I understand you’re not Dan’s supervisor or mentor, and you have no influence over his performance. But even as his friend, you’re doing him no favors by letting him coast on his mediocrity, oblivious to the resentment he’s causing.

Professional responsibility has a role here, too. If not for your friendship, would you want to work with him again? If not, why would you allow someone else to fall into the same trap?

Dan sounds like the kind of guy who has skated through life letting classmates carry his weight on group projects and schmoozing higher grades out of instructors. If that’s so, he’s due for a reckoning before he torpedoes someone else’s project or coasts into a career-ending fiasco that he can’t charm his way out of. That reckoning is more likely to stick if it’s brought to him by a friend.

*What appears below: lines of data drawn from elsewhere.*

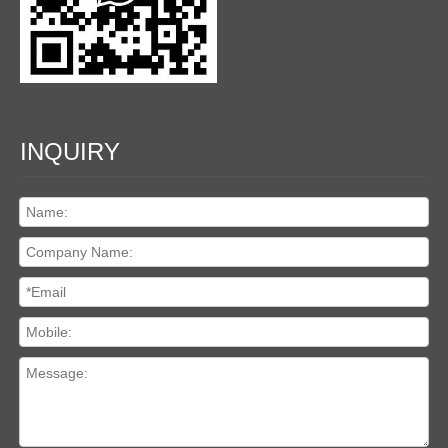
INQUIRY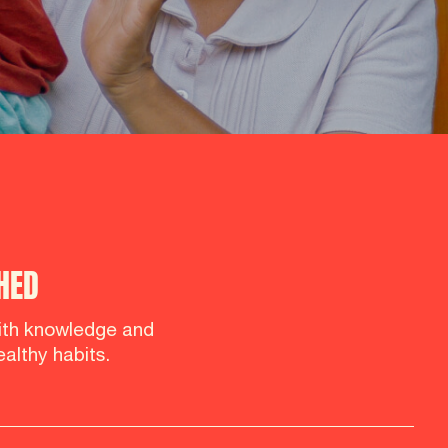
HED
th knowledge and
althy habits.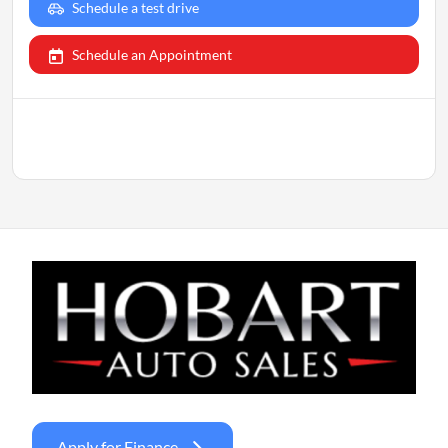
Schedule a test drive
Schedule an Appointment
Apply for Finance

There’s no way to “soften” the objective truth that, despite his allegedly best efforts, his work failed to meet quality standards and required significant time and effort to correct. Nobody enjoys hearing that. You can make clear that the criticism is not personal, and emphasize how difficult it is for you to critique a friend’s work — but you must also make clear that you agree with Alice on the poor quality of his contribution, so he can’t dismiss it as just a personal vendetta. And, worst case, if he’s malignant and tries to retaliate by complaining to his pals in the administration, it’s all the more important for you and Alice to present a united front.

No, Dan might not thank you for your honesty. If his friendship with you depends on your unalloyed praise and admiration, it might not survive the conversation. But a friendship like that definitely isn’t worth the cost of your personal and professional integrity.